Кортэ склонился ниже, заглядывая в мертвые глаза жены, словно в них мог прочитаться ответ. Затем сын тумана резко и неловко повернул маари, подтянул ближе и обнял, зажимая рану на её спине. Забормотал едва слышно неизменную и, как подозревала королева, единственную известную ему наизусть молитву отдания почестей. Закончив святой текст, Кортэ упомянул имя Мастера, с чувством обозвал его бездельником и швалью. Посопел, сотворил знак замкового камня, потерся носом о волосы маари, шепнул «прости» – и безжалостно вмял кулак в живот Аше, склоняясь вплотную к её губам.

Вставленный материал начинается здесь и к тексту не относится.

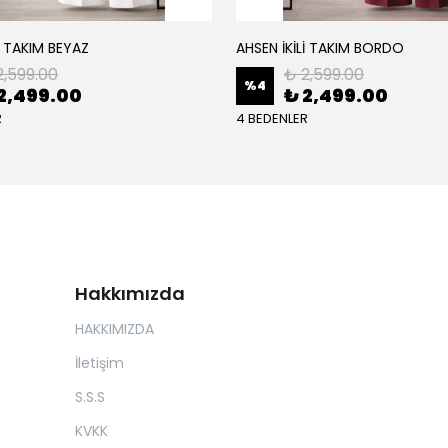
İ TAKIM BEYAZ
AHSEN İKİLİ TAKIM BORDO
2,599.00
₺ 2,599.00
%
4
2,499.00
₺ 2,499.00
R
4 BEDENLER
Hakkımızda
HAKKIMIZDA
İletişim
S.S.S
KVKK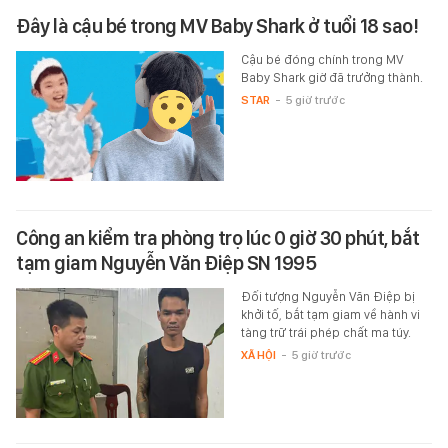
Đây là cậu bé trong MV Baby Shark ở tuổi 18 sao!
Cậu bé đóng chính trong MV
Baby Shark giờ đã trưởng thành.
STAR
-
5 giờ trước
Công an kiểm tra phòng trọ lúc 0 giờ 30 phút, bắt
tạm giam Nguyễn Văn Điệp SN 1995
Đối tượng Nguyễn Văn Điệp bị
khởi tố, bắt tạm giam về hành vi
tàng trữ trái phép chất ma túy.
XÃ HỘI
-
5 giờ trước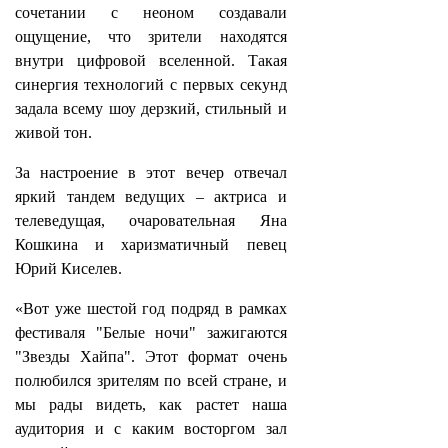
сочетании с неоном создавали
ощущение, что зрители находятся
внутри цифровой вселенной. Такая
синергия технологий с первых секунд
задала всему шоу дерзкий, стильный и
живой тон.
За настроение в этот вечер отвечал
яркий тандем ведущих – актриса и
телеведущая, очаровательная Яна
Кошкина и харизматичный певец
Юрий Киселев.
«Вот уже шестой год подряд в рамках
фестиваля "Белые ночи" зажигаются
"Звезды Хайпа". Этот формат очень
полюбился зрителям по всей стране, и
мы рады видеть, как растет наша
аудитория и с каким восторгом зал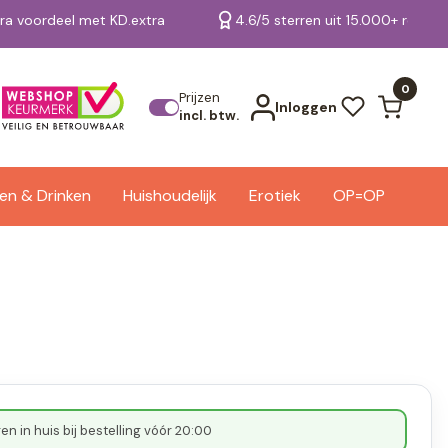
tra voordeel met KD.extra
4.6/5 sterren uit 15.000+ review
Bekijk alle resultaten
0
Prijzen
Inloggen
incl. btw.
en & Drinken
Huishoudelijk
Erotiek
OP=OP
n in huis bij bestelling vóór 20:00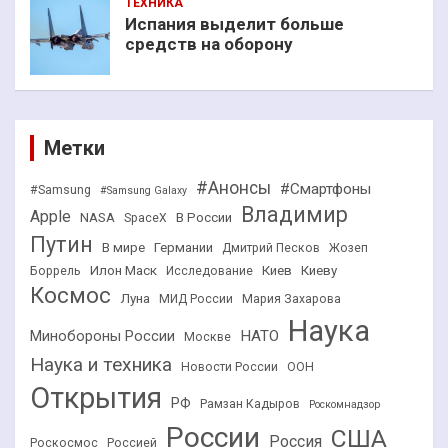
ТЕХНИКА
Испания выделит больше
средств на оборону
Метки
#Анонсы
#Смартфоны
#Samsung
#Samsung Galaxy
Владимир
Apple
NASA
В России
SpaceX
Путин
В мире
Германии
Дмитрий Песков
Жозеп
Илон Маск
Киев
Киеву
Боррель
Исследование
Космос
Луна
МИД России
Мария Захарова
Наука
НАТО
Минобороны России
Москве
Наука и техника
Новости России
ООН
Открытия
РФ
Рамзан Кадыров
Роскомнадзор
России
США
Россия
Роскосмос
Россией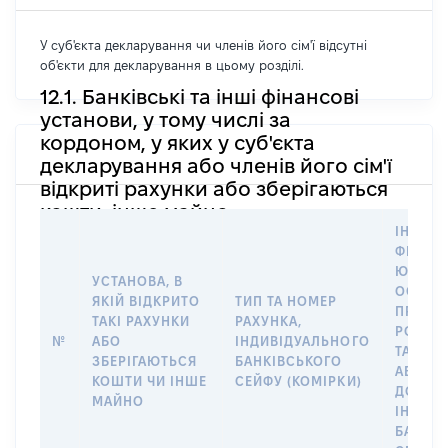
У суб'єкта декларування чи членів його сім'ї відсутні
об'єкти для декларування в цьому розділі.
12.1. Банківські та інші фінансові
установи, у тому числі за
кордоном, у яких у суб'єкта
декларування або членів його сім'ї
відкриті рахунки або зберігаються
кошти, інше майно
ІНФОР
ФІЗИЧН
ЮРИДИ
УСТАНОВА, В
ОСОБУ,
ЯКІЙ ВІДКРИТО
ТИП ТА НОМЕР
ПРАВО
ТАКІ РАХУНКИ
РАХУНКА,
РОЗПО
№
АБО
ІНДИВІДУАЛЬНОГО
ТАКИМ
ЗБЕРІГАЮТЬСЯ
БАНКІВСЬКОГО
АБО М
КОШТИ ЧИ ІНШЕ
СЕЙФУ (КОМІРКИ)
ДО
МАЙНО
ІНДИВ
БАНКІ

Королева испуганно зажмурилась, не в силах понять происходящее. Она отчетливо услышала хруст ребер. Она поняла: с этим звуком уходит навсегда, ломается и гибнет последняя, пусть и фальшивая, надежда на спасение маленькой охранницы. Но спорить с Кортэ еще опаснее, чем звать лишенного рассудка Оллэ, когда тот вдохновенно исполняет в бою танец смерти – и не способен остановиться.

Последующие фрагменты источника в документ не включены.